Mechanisms of Igf2 inhibition in thymic epithelial cells infected by coxsackievirus CV-B4

Epidemiological studies have evidenced a link between type 1 diabetes (T1D) and infections by enteroviruses, especially with coxsackievirus B4 (CV-B4). CV-B4 is able to infect human and murine thymic epithelial cells (TECs) and, in a murine TEC line, we have shown that the diabetogenic strain CV-B4 E2 decreases transcription of insulin-like growth factor 2 gene (Igf2), coding for the self-peptide of the insulin family. Here we show that in CV-B4 infection of mice alters Igf2 transcripts isoforms in TECs, followed by a decrease of pro-IGF2 precursor in the thymus. CV-B4 infection of a murine TEC line decreases Igf2 P3 promoter activity by targeting the region -68 to -22 upstream of the transcription start site (TSS) whereas Igf2 transcripts stability is not affected, pointing towards a regulation of Igf2 transcription.

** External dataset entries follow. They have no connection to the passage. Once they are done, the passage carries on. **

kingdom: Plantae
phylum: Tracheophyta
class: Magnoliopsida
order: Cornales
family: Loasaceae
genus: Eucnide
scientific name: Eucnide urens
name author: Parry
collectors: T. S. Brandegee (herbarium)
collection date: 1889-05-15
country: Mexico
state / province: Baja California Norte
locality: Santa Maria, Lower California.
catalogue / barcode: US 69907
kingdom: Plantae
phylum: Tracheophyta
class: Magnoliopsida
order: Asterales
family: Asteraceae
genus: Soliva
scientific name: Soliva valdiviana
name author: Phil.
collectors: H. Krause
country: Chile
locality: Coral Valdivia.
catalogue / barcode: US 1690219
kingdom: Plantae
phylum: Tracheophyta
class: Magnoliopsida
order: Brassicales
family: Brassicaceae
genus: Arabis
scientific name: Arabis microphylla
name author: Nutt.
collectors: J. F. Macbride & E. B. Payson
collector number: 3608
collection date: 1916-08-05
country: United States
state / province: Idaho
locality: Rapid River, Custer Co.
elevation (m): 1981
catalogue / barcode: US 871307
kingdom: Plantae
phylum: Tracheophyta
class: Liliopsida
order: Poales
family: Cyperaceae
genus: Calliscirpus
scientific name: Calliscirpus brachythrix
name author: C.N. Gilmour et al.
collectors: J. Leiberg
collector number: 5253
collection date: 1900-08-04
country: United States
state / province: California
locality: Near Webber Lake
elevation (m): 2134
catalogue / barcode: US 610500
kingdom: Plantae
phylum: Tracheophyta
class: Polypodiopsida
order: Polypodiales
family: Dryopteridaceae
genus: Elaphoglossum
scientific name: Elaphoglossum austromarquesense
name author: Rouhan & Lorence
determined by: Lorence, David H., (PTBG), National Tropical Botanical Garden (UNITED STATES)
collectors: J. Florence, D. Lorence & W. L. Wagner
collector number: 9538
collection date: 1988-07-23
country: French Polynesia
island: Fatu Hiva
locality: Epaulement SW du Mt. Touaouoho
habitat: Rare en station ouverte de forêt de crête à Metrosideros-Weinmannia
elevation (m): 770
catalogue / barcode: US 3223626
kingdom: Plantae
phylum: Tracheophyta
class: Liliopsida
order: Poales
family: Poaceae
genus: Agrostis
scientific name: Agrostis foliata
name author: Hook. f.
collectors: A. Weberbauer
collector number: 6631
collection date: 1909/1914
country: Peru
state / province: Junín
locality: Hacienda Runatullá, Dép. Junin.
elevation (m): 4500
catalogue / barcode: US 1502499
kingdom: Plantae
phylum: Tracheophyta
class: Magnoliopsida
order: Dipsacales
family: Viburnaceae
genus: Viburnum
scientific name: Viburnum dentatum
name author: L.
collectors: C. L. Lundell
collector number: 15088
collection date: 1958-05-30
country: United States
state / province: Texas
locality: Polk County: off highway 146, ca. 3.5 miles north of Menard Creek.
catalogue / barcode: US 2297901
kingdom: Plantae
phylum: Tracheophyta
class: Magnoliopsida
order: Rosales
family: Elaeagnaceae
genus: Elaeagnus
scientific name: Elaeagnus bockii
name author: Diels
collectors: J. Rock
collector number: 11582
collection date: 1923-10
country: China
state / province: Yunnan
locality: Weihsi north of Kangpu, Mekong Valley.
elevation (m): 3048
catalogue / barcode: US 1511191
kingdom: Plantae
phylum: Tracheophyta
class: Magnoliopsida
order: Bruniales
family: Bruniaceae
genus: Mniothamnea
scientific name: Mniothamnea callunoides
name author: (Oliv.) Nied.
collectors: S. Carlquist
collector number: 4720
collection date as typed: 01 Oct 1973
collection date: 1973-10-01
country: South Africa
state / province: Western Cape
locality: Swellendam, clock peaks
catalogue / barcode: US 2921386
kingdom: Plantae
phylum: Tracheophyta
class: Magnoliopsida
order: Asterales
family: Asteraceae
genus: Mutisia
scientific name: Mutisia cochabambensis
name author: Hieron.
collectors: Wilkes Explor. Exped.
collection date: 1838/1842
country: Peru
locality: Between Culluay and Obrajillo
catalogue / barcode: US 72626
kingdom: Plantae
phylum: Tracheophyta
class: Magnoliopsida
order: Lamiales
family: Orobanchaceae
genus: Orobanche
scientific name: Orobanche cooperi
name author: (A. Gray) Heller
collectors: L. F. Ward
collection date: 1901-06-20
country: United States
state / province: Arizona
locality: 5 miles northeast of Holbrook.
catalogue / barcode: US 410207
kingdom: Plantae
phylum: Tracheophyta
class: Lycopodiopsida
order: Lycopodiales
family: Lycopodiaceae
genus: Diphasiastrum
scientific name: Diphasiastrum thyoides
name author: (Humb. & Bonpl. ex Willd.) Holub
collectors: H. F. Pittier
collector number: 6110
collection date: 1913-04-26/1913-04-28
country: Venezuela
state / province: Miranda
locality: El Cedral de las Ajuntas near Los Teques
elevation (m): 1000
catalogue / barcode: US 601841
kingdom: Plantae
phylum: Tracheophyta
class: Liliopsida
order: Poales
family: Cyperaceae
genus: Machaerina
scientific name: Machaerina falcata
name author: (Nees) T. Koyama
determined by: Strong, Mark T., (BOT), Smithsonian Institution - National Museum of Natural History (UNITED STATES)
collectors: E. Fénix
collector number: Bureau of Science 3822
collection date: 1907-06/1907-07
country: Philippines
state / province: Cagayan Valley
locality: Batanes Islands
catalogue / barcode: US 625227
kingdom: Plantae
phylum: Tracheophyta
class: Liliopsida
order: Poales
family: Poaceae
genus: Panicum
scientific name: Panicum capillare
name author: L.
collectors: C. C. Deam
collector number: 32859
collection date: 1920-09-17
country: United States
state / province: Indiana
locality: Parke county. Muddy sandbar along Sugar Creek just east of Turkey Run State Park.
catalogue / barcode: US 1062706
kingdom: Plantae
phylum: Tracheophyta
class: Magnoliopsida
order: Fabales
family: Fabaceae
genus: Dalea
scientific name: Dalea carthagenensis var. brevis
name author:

Our data also show that CV-B4 decreases IL-6/STAT3 signaling in vitro. This study provides new knowledge about the regulation of intrathymic Igf2 transcription by CV-B4 and reinforces the hypothesis that CV-B4 infection of the thymus could break central self-tolerance of the insulin family by decreasing Igf2 transcription and IGF2 presentation in thymus epithelium.